Very many people know the song, or at least the expression, "Over the Sea to Skye". Many people are aware that in the last decade, the expression has taken on a new meaning with the building of a controversial toll bridge which carries a major road "Over the Sea to Skye". Not so many people realise, or notice, however, that almost directly under the bridge, stands a Stevenson Lighthouse, now obsolete, and almost completely overshadowed by the bridge which now holds the light.
Kyleakin Lighthouse was engineered by David and Thomas Stevenson, established
in 1857 and automated in 1960. The lighthouse and keepers’ cottages stand on the
tiny island of Eilean Ban (White Island), which stands in the channel between
Kyleakin on Skye and Kyle of Lochalsh on the Scottish mainland. Nowadays
however, they share the island with a pillar of the bridge. Once a busy sea
route for trade and fishing, the local currents and steep beaches made it an
area to be reckoned with, not least by the Lighthouse Board. In 1911, they wrote
this letter to the Board of Trade. "Sir, I am
directed by the Commissioners of Northern Lighthouses to request the sanction of
the Board of Trade to the payment of an allowance of one six pence a day to the
Attending Boatman at Kyleakin Lighthouse to enable him to obtain assistance in
drawing up the Boat nightly. Owing to the strong tide and to the fishing traffic
close inshore, the Boat cannot be left at moorings and it is too heavy for one
man to draw up the steep gravel beach. The late Boatman was assisted by a
brother, but the present Boatman is unable to obtain assistance without paying
for it, and it is necessary to make him the above allowance for this purpose."
Although the natural beauty of Eilean Ban has been largely destroyed by the
bridge, it has nevertheless been targeted as a conservation and environmental
area.

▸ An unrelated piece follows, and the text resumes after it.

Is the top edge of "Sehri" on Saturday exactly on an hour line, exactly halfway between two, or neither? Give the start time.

Gavin Maxwell, author of "Ring of Bright Water" lived here for a spell; he
converted the two lightkeepers’ cottages into one, intending to establish on the
island a collection of
Scottish
wildlife, including otters, which live in the area in relatively large numbers.

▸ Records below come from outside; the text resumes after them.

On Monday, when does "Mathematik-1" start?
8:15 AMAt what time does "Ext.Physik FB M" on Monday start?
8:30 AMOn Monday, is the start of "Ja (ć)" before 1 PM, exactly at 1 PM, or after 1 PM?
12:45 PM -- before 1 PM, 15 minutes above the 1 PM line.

One of the best places to spot the otters is from just across the sound at
Kylerhea on Skye – there is a hide there, from which to look, although they can
often be seen through binoculars even from the car park on the hill side,
swimming in the currents, close to the small ferry which still runs from Skye to
the mainland at a spot where cattle, tied together in groups of about five or
six and attached to a boat, used to be swum across at slack water.

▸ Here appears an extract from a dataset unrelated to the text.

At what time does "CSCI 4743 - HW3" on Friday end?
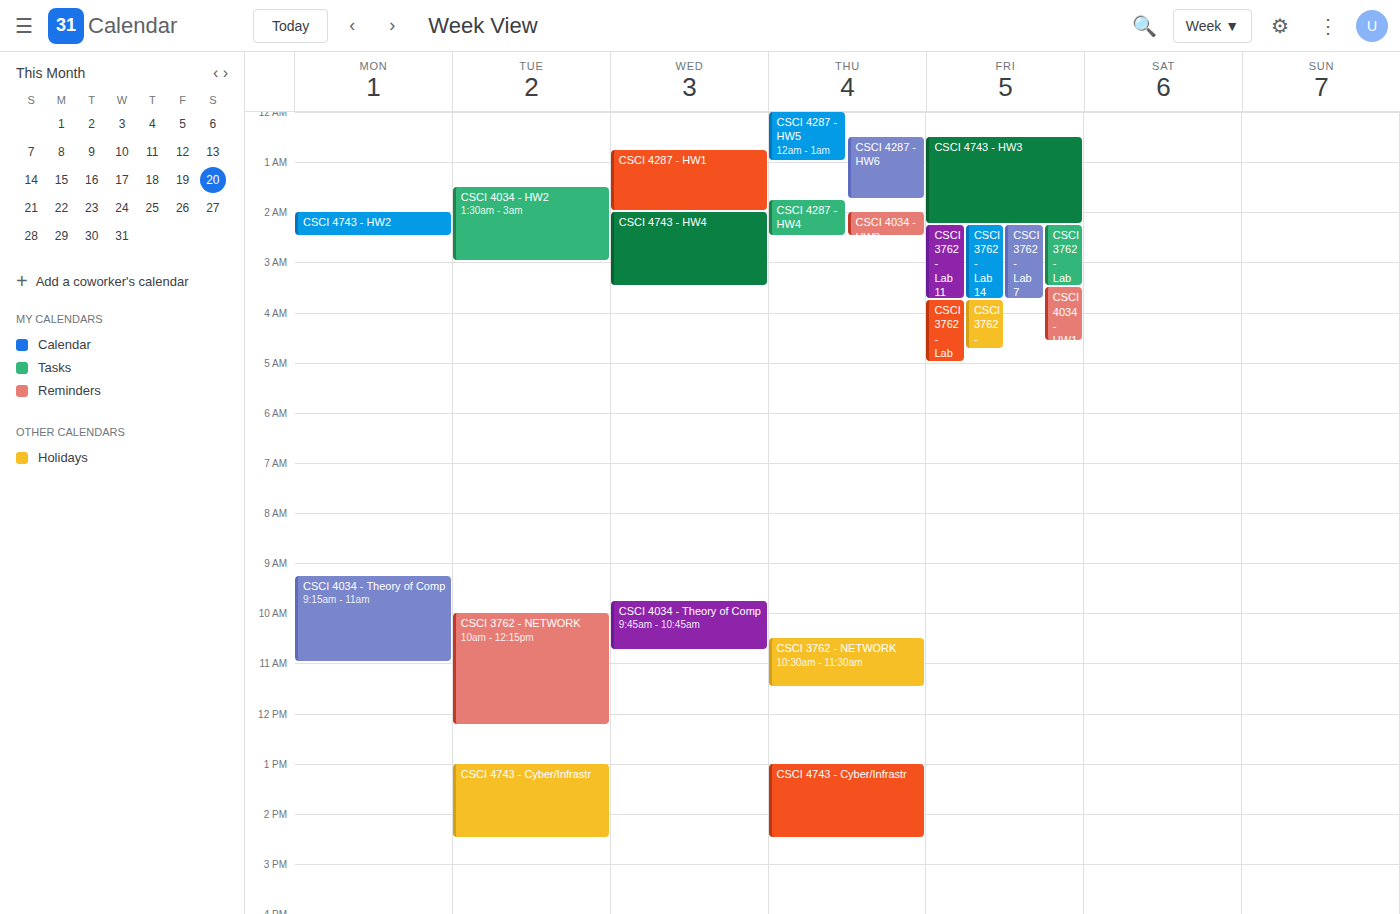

Kyleakin was the first lighthouse to which my grandfather, John Clyne, was appointed as Assistant Lightkeeper. John was born in 1856 in Myreton, Murrroes, in the County of Angus, the first son of Charlotte Simpson and Alexander Clyne, who was a ploughman. By the time of the 1881 Census, Alexander was the County Constable in Ferryden, near Montrose in Angus. He was a well-known local figure, becoming in due course, the Inspector of Poor and the local Census Enumerator, amongst other things. John, aged 24, had moved from Murroes to Ferryden with the family. He had become an agricultural blacksmith, but at the time of the Census, was out of work. The Clynes lived just over the hill from Scurdie Ness lighthouse, whose principal keeper was a friend of the family. John’s younger brother, Robert, had already been a lightkeeper for several years. Whether either Alexander or Robert was instrumental in helping John find work is not certain. In any event, by June 1885, presumably after undergoing training as an occasional lightkeeper, John was appointed as Assistant Lightkeeper to Kyleakin lighthouse. The appointment probably gave the necessary security, for a month after his appointment, he married my grandmother, Isabella Robertson, a flaxdresser from Methil in Fife. Their first child, Isabella, was born the following year – mother Isabella had returned home to Fife for the birth of her first baby, although the birth was dually registered, both in Fife and in Lochalsh, the parish to which Kyleakin belonged. A second baby born the following year, Alexander, was born at Kyleakin. The names of the children reflect the Scottish tradition that the first female child should be called after the mother of the child’s mother, and the first male child after the father of the child’s father. The second female child would traditionally be named after the mother of the child’s father and the second male child after the father of the child’s mother; thereafter, family names were generally favoured and often alternated between the two families. The same forename was even sometimes used twice in the same family, usually when the first of that name had died, but sometimes, in a large family, when the older one had left home.
Grandfather remained at Kyleakin for 4 years and 4 months, long enough I suppose for him to have become accustomed to a new way of life – both in the Lighthouse Service and also as a married and family man. However difficult the adjustment might have been, though, I should think that when a letter arrived from the Northern Lighthouse Board in the late Autumn of 1889, it must have been with some trepidation that he informed his wife that, together with their two small children, they were being sent to Cape Wrath, which must surely be the most remote area of the British mainland.